What to Know Before You Go
This is a hilly area, and there’s a short walk uphill to the main pagoda through a covered market area.
Oo Hmin Thone Sel Pagoda FAQs
What is unique about Oo Hmin Thone Sel Pagoda?
Oo Hmin Thone Sel Pagoda, also known as U Min Thonze Pagoda, is famous for its crescent-shaped colonnade housing 45 mostly identical gilded Buddha statues in various mudras (hand gestures). The pagoda is situated on the picturesque Sagaing Hill, offering stunning panoramic views of the surrounding landscape.
How can I get to Oo Hmin Thone Sel Pagoda?

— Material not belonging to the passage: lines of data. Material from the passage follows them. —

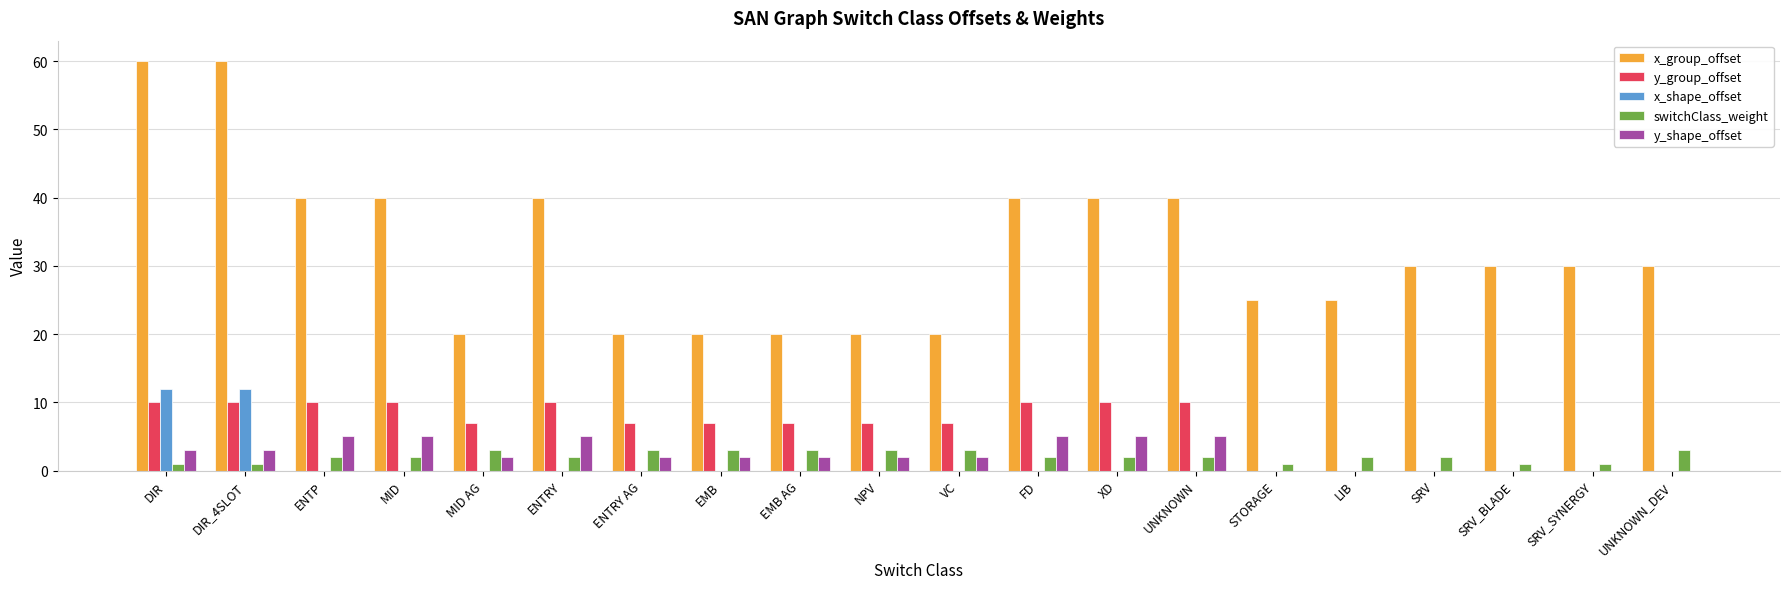

Reading left to right, transcribe all the data shown in this chart.

x_group_offset: 60	60	40	40	20	40	20	20	20	20	20	40	40	40	25	25	30	30	30	30
y_group_offset: 10	10	10	10	7	10	7	7	7	7	7	10	10	10	0	0	0	0	0	0
x_shape_offset: 12	12	0	0	0	0	0	0	0	0	0	0	0	0	0	0	0	0	0	0
switchClass_weight: 1	1	2	2	3	2	3	3	3	3	3	2	2	2	1	2	2	1	1	3
y_shape_offset: 3	3	5	5	2	5	2	2	2	2	2	5	5	5	0	0	0	0	0	0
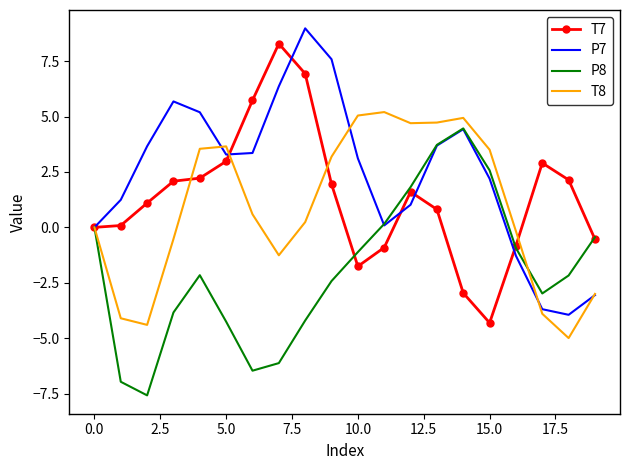

Which series has the largest total across all categories?

P7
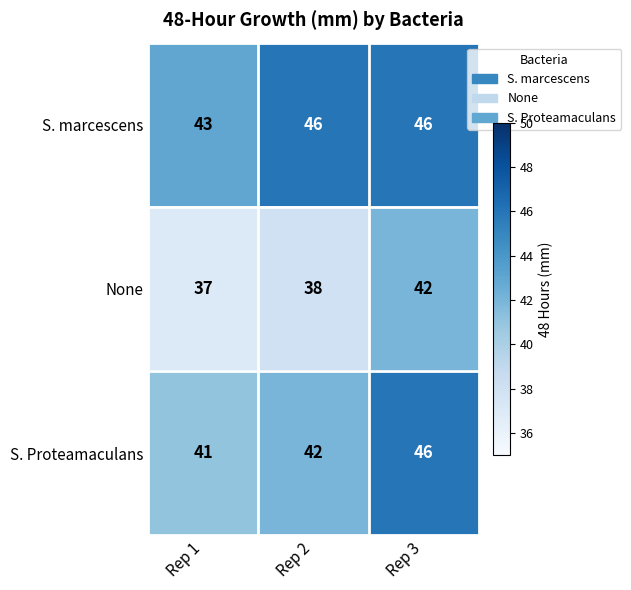

What is the minimum value for S. marcescens?

43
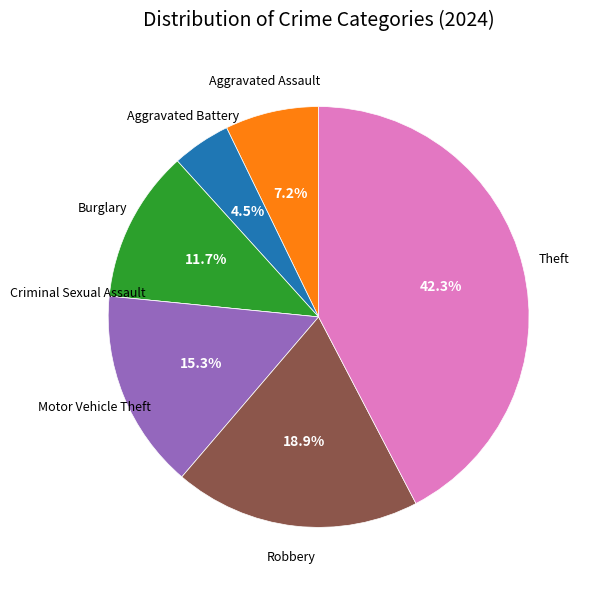

Approximately how many times larger is the value at Motor Vehicle Theft compared to Robbery?

0.8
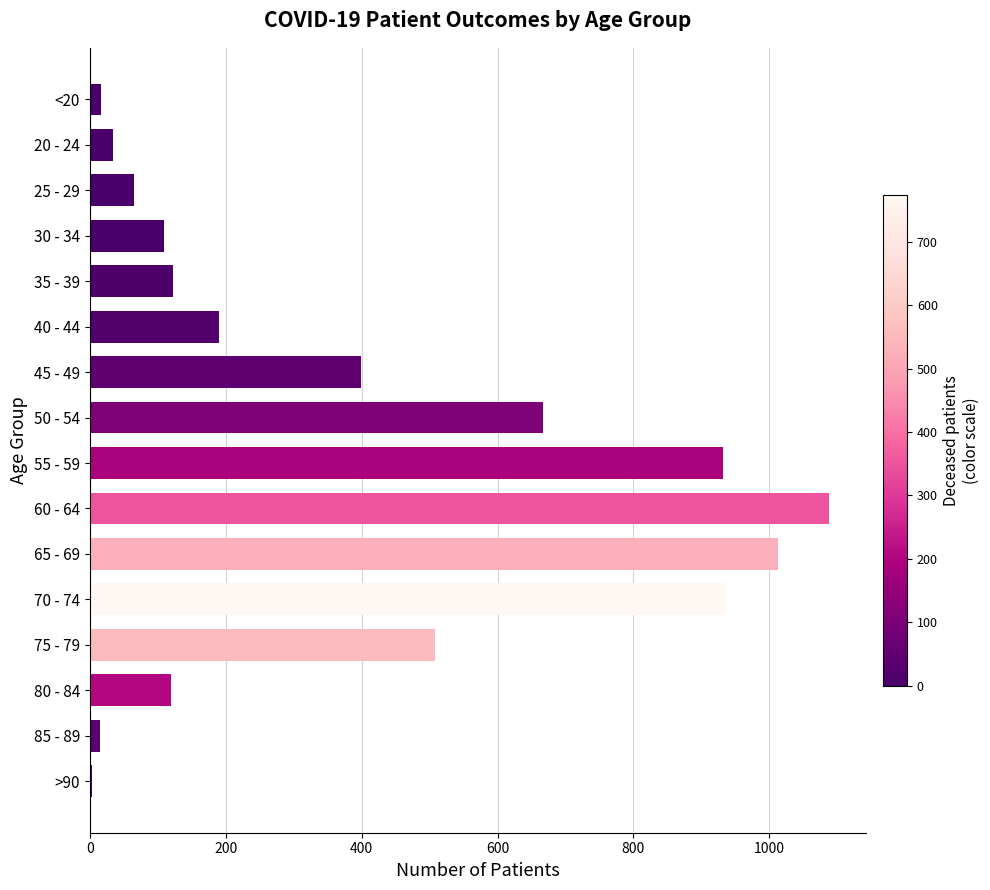

What is the ratio of the value at 45 - 49 to the value at 40 - 44?

2.1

Oo Hmin Thone Sel Pagoda is located in Sagaing, Myanmar, about 12.4 miles (20 km) southwest of Mandalay. To reach the pagoda, you can take a taxi, private car, or shared pickup truck from Mandalay. Alternatively, you can join a guided tour that includes a visit to the pagoda and other attractions in the area.
What other names is Oo Hmin Thone Sel Pagoda known by?
As with many Burmese names, you might see variations in how Oo Hmin Thone Sel Pagoda is transliterated. It also sometimes appears as Oohminthonesel Pagoda, U Min Thonze Pagoda, or Umin Thonze Pagoda.